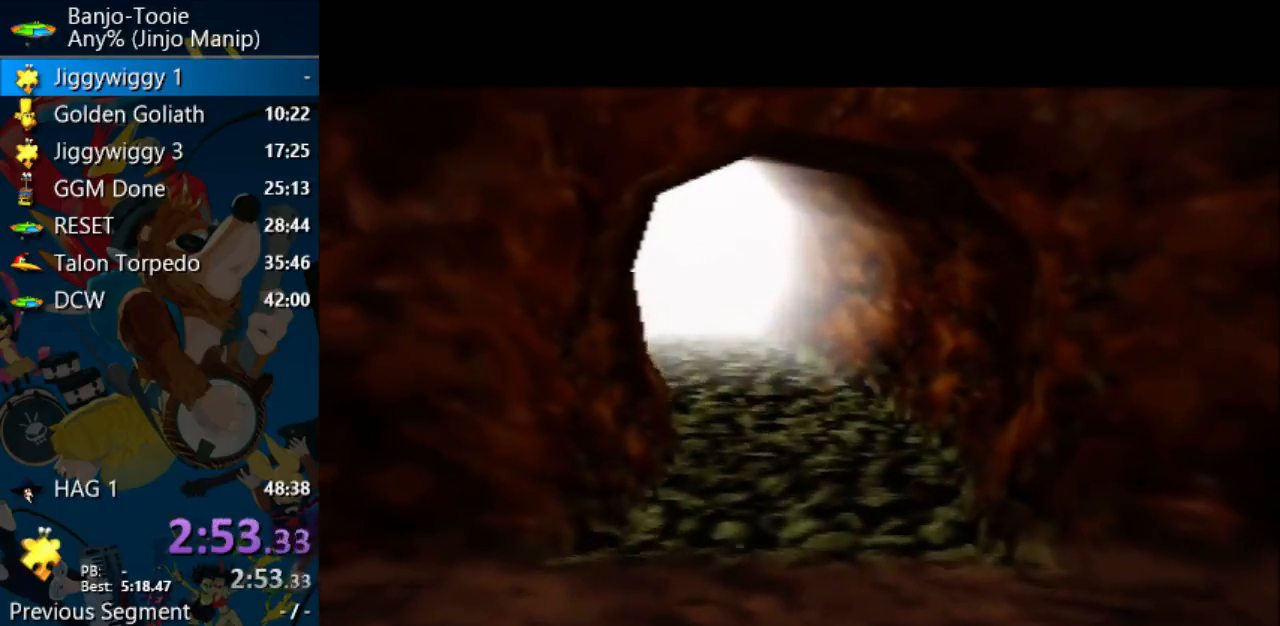
{"buttons": ["Z"], "left_stick": "center", "events": []}
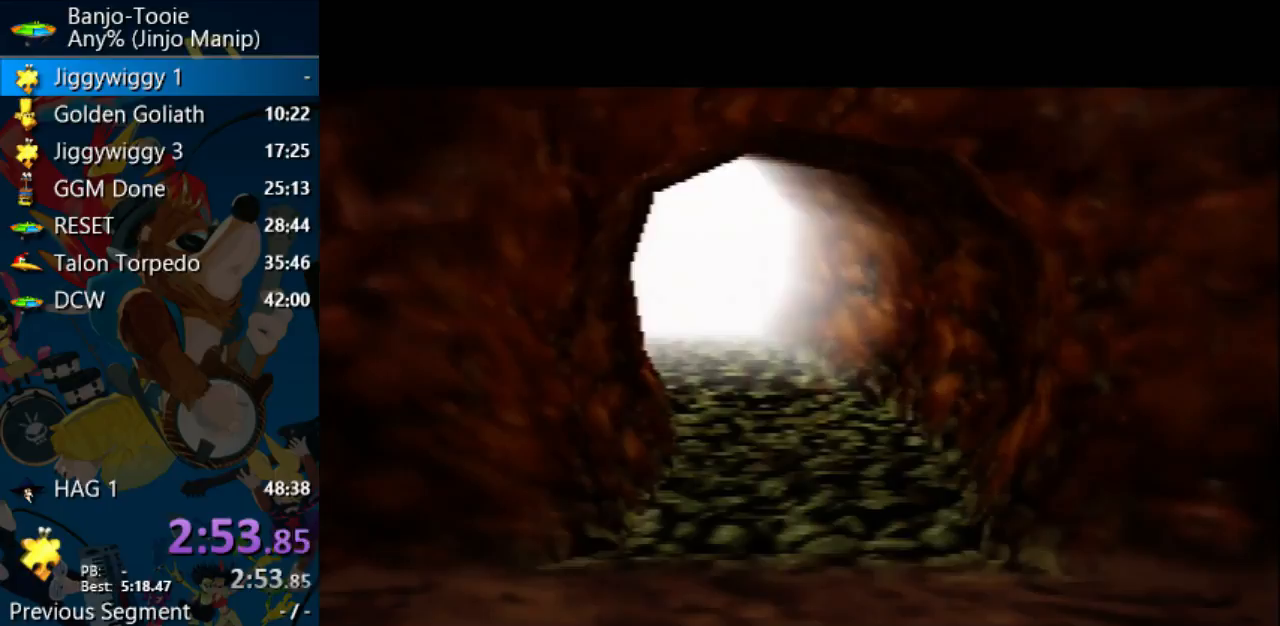
{"buttons": ["Z"], "left_stick": "center", "events": []}
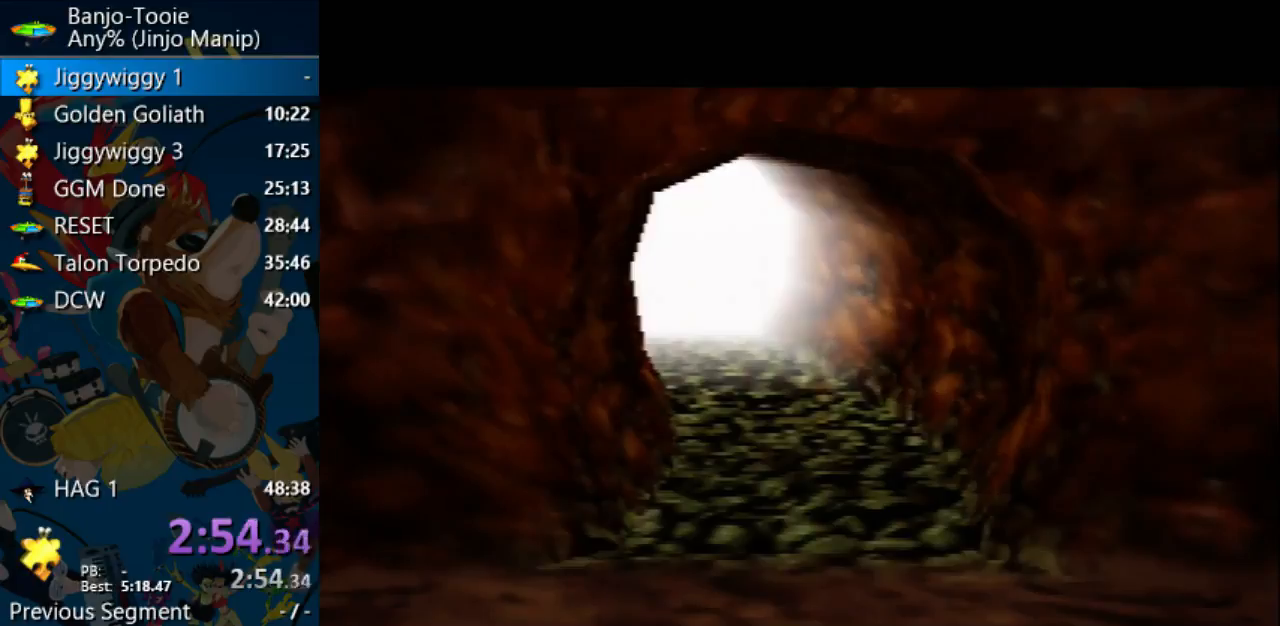
{"buttons": ["Z"], "left_stick": "center", "events": []}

• [PROBLEM REQUIREMENTS]:
Everything in the listing, except its images, should be set down exactly.

• [ANSWER TO THIS PROBLEM]:
{"buttons": ["Z"], "left_stick": "center", "events": []}
{"buttons": ["Z"], "left_stick": "center", "events": []}
{"buttons": ["Z"], "left_stick": "center", "events": []}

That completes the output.